OK, I didn't think you were. Now, my definition of altering your state of consciousness is to change it from this to any other possible combination of these things. For example, if you were to only hear my voice and not your internal dialogue, that would constitute an altered state for you because you don't usually do that. Most of the time you talk to yourself while other people are talking. If, instead of seeing externally, you were to make clear, rich, vivid, focused images of anything inside, that would be an altered state. For example, if you were to see the letters and numbers of the alphabet, an orange, yourself sitting on the couch with your hand on your ear in an auditory accessing position, the nodding of your head….
Another thing is that your kinesthetics are proprioceptive. Tightness in the jaw is a lot different than the feeling of the couch, the warmth where your hand touches your face, the feeling of your other hand... against your thigh,... the beating of your own heart,... the rise and fall of your chest... as you breathe deeply. The intonation patterns of my voice,... the changing tonality,... the need to focus your eyes... and the changing focus of your pupils, ... the repeating blinking movements, ... and the sense of weight…. Now, can you feel your state of consciousness alter?
That to me constitutes an altered state of consciousness. The way to do it is to first find out what's there, and then do something that makes something else come into consciousness. Once you are directing an altered state of consciousness, you can begin to make maneuvers that add options, add choices.
Woman: I think at that point I was aware of what was happening and I could stop it if I had wanted to, so—
But you didn't.
Woman: That's right, but I don't know about this argument of whether you can make somebody go into an altered state or not. I'm still not—
Well, it's a stupid argument to begin with, because the only people who are going to resist you are people who know that you are doing it. And then I can get somebody to resist me right into a trance, because all I have to do is to instruct them to do one thing and they'll do the opposite. They'll enter an altered state immediately. An example of that is a thing that mothers often say to children: "Don't laugh."They induce altered states in their children by playing polarity. Kids don't have a choice about that until they have requisite variety.

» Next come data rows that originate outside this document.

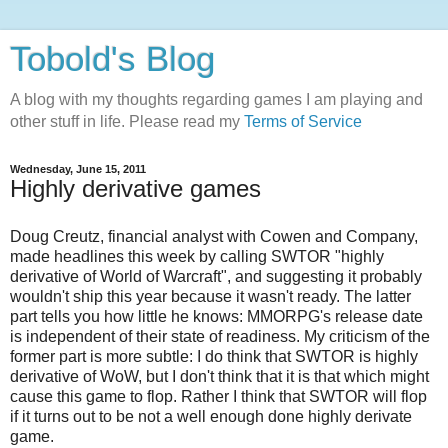
Tobold's Blog
A blog with my thoughts regarding games I am playing and
other stuff in life. Please read my
Terms of Service
Wednesday, June 15, 2011
Highly derivative games
Doug Creutz, financial analyst with Cowen and Company,
made headlines this week by calling SWTOR "highly
derivative of World of Warcraft", and suggesting it probably
wouldn't ship this year because it wasn't ready. The latter
part tells you how little he knows: MMORPG's release date
is independent of their state of readiness. My criticism of the
former part is more subtle: I do think that SWTOR is highly
derivative of WoW, but I don't think that it is that which might
cause this game to flop. Rather I think that SWTOR will flop
if it turns out to be not a well enough done highly derivate
game.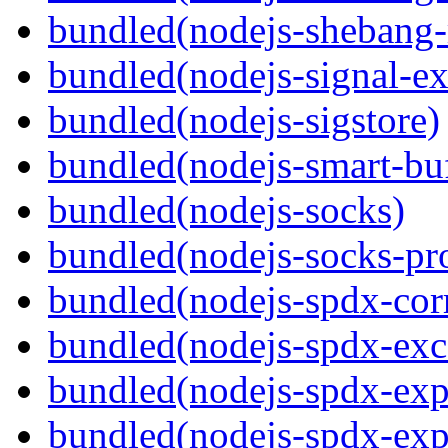
bundled(nodejs-shebang-
bundled(nodejs-signal-ex
bundled(nodejs-sigstore)
bundled(nodejs-smart-buf
bundled(nodejs-socks)
bundled(nodejs-socks-pr
bundled(nodejs-spdx-corr
bundled(nodejs-spdx-exc
bundled(nodejs-spdx-exp
bundled(nodejs-spdx-exp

Who can make whom do what, is a function of requisite variety. If you have more flexibility in your behavior than your hypnotist, then you can go into a trance or you can stay out of a trance, depending upon what you want to do. Henry Hilgard made up one hypnotic induction and administered it to ten thousand people. Sure enough, he found out that only a certain percentage of them went into a trance. The percentage that went into a trance were the ones that were either pre-adapted or flexible enough to adapt to that hypnotic induction. The rest of the people who were not flexible enough to adapt to that particular hypnotic induction could not go into a trance.